» Acción requerida: Continúa el relato del viaje a Bagdad a partir de su última oración.

» Texto proporcionado:
La entrada del Museo Nacional de Bagdad me costó 25000 dinares. No pusieron ningún impedimento por mi vestimenta (pantalones cortos). Las bolsas debíamos dejarlas en la consigna. Dejaban entrar cámaras fotográficas.
En abril del 2003, en la ocupación norteamericana, hubo un genocidio cultural en sus entrañas donde saqueadores y gamberros conmocionaron al mundo de la arqueología, sobre todo, a la iraquí. Algunas estatuas fueron destrozadas, otras robadas. Consiguieron recuperar algunas un tiempo después.

La primera sala, dedicada al imperio Asirio, fue la que me impacto más. Con aquellas figuras monumentales en bajorrelieve de grandes dimensiones, la que menos me gustó fue la dedicada a la época árabe. Los panales informativos eran bilingües (árabe/inglés). Es totalmente recomendable, a pesar del retroceso que sufrió con la invasión, sigue siendo un lugar impresionante que hará las delicias de entendidos y principiantes.
Comí unos frutos secos y bebí un refresco antes de ir andando a la iglesia armenia, escondida en unas callejuelas polvorientas detrás de una gran edificio que alberga el Ministerio de la Municipalidad y Obras Públicas que enfrente tiene una estación de autobuses urbanos.

» Los datos:
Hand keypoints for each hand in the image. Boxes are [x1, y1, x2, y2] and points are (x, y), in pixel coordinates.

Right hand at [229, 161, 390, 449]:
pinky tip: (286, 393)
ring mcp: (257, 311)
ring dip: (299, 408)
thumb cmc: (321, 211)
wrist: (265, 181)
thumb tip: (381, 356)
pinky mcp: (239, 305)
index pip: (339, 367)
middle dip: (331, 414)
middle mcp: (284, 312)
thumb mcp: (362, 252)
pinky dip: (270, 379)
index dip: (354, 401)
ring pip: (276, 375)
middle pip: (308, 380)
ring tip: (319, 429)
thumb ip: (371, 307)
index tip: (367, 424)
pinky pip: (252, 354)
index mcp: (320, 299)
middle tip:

» Respuesta al ejercicio:
Un muro de ladrillos ocres decorados con cruces armenias cercaba el edificio religioso. Se accedía por una pequeña puerta al interior de un patio que en su centro estaba la pequeña iglesia. El guardia de la puerta no me dejó entrar porque llevaba pantalones cortos. Y como no tenía ganas de pasar calor y tampoco lo consideraba una visita obligada opté por dejarlo para otra ocasión, sí la había.

Pasee por última vez por el centro e hice las compras de suvenires en el pequeño bazar que había en las cercanías de la calle de los libros.
A las cinco, después de comer, hice una larga siesta. Y a las ocho me fui a cenar en la calle comercial.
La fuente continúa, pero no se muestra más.